История рядового Колпакова получила такую широкую известность, имела такой общественный резонанс и подверглась такому бурному обсуждению, что считаю совершенно необходимым заново изложить её фабулу или, как выражаются лучше, нежели я, воспитанные люди, напомнить. Я привожу её в том единственном виде, в котором она до нас дошла, то есть почти слово в слово переписываю драгоценное свидетельство генерала Ардалиона Александровича Иволгина. С одной стороны, это не пойдёт мне на пользу, поскольку мой собственный стиль бледен и жалок в сравнении со стилем генерала, с другой же стороны, читатель, ознакомившись с первой частью настоящего предложения, то есть начиная со слов «с одной стороны» и заканчивая «генерала», поразится моей объективности. Думаю, что и это вступление не хуже многих, в том числе и первого, и снова перехожу к сути вопроса. Напомню – напомню! – только, что князь, упоминаемый генералом, есть князь Николай Львович Мышкин, отец незабвенного Льва Николаевича Мышкина, по счастливой случайности тоже князя. Открываю кавычки:
«Дело невозможное! Дело, можно сказать, таинственное: умирает штабс-капитан Ларионов, ротный командир; князь на время назначается исправляющим должность; хорошо. Рядовой Колпаков совершает кражу, — сапожный товар у товарища, — и пропивает его; хорошо. Князь … распекает Колпакова и грозит ему розгами. Очень хорошо! Колпаков идёт в казармы, ложится на нары и через четверть часа умирает. Прекрасно, но случай неожиданный, почти невозможный! Так или этак, а Колпакова хоронят; князь рапортует, и затем Колпакова исключают из списков. Кажется, чего бы лучше? Но ровно через полгода, на бригадном смотру, рядовой Колпаков как ни в чём не бывало оказывается в третьей роте второго баталиона Новоземлянского пехотного полка, той же бригады и той же дивизии… Все стали в тупик… Я был свидетелем и участвовал сам в комиссии. Все очные ставки показали, что это тот самый, совершенно тот же самый рядовой Колпаков, который полгода назад был схоронен при обыкновенном параде и с барабанным боем.» Кавычки закрыты.

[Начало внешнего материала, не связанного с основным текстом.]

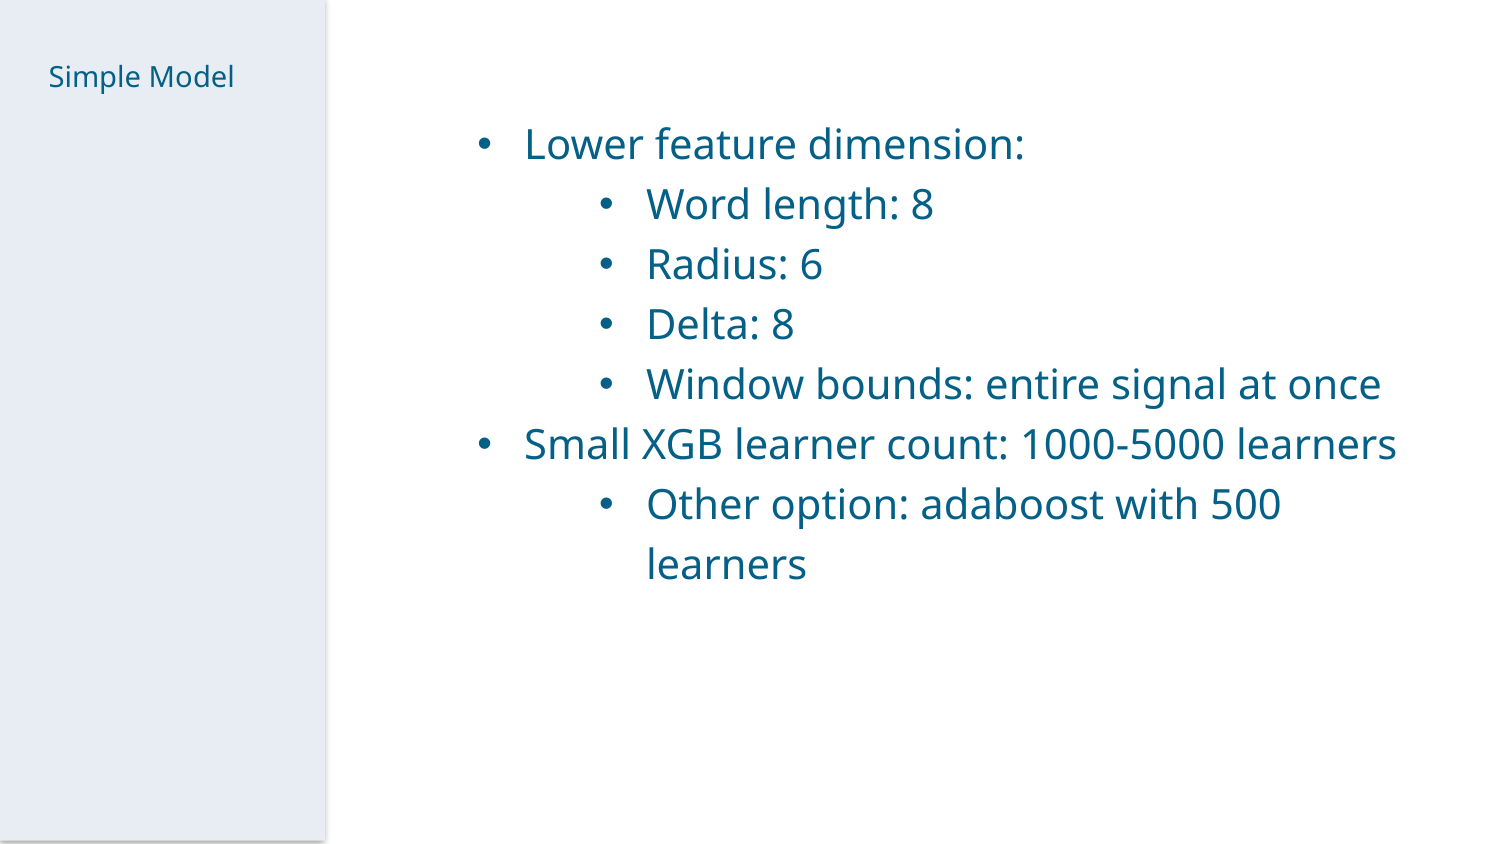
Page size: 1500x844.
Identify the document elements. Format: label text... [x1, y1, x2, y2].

text_box Simple Model [33, 50, 292, 136]
text_box [0, 0, 327, 843]
text_box Lower feature dimension: Word length: 8 Radius: 6 Delta: 8 Window bounds: entire signal at once Small XGB learner count: 1000-5000 learners Other option: adaboost with 500 learners [462, 50, 1438, 596]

Как известно, свидетельство одного лица по какому-либо вопросу совершенно субъективно и с силу этого свидетельства двух и более лиц по тому же вопросу практически не подлежат согласованию. Поэтому сразу оговорюсь, что моя разгадка дела рядового Колпакова базируется на версии событий в изложении генерала Иволгина, то есть исходит из её формального смысла. Применительно к данному этапу моих рассуждений это означает, что лицо, совершившее кражу сапожного товара у своего товарища и распечённое вследствие этого князем Николаем Львовичем, действительно умерло в указанный момент времени, причём окончательно и бесповоротно. Версий, основанных на противоположном допущении, множество, и если бы не моё пристрастие к научной точности, я бы даже сказал, что их миллиарды тысяч. Интеллигентному читателю ( а Читатель Неинтеллигентный, как известно, давно и безвозвратно перевёлся ), безусловно, доводилось слышать чрезвычайно занимательные рассказы, в которых фигурируют то запойное пьянство полкового врача, то состояние летаргии, то подмена трупа, а чаще всего всё вместе взятое плюс Бог знает что ещё. Все эти версии более-менее невероятны с точки зрения здравого смысла (за исключением, разумеется, запоя, вероятность которого стремится к единице ), но это ещё пол- или прибегая к научной терминологии, 50% беды. Гораздо более скверно, на мой взгляд, то, что все эти версии абсолютно одинаково вероятны с точки зрения обстоятельств дела, поскольку базируются исключительно на фантазии авторов и никакими фактами ни подтверждаются, ни опровергаются. Собственно говоря, моя разгадка с известной, правда, корректировкой, не противоречит и исключаемому мною варианту несмерти рядового Колпакова, просто в этом случае вся первая часть дела до похорон включительно представляет собой почти сплошное белое пятно, заполнять же его так, как это делают многие мои коллеги, то есть исключительно по своему усмотрению, я не могу, не такое у меня воспитание, и пусть меня упрекнёт тот, кто считает, что я пошёл по пути наименьшего сопротивления.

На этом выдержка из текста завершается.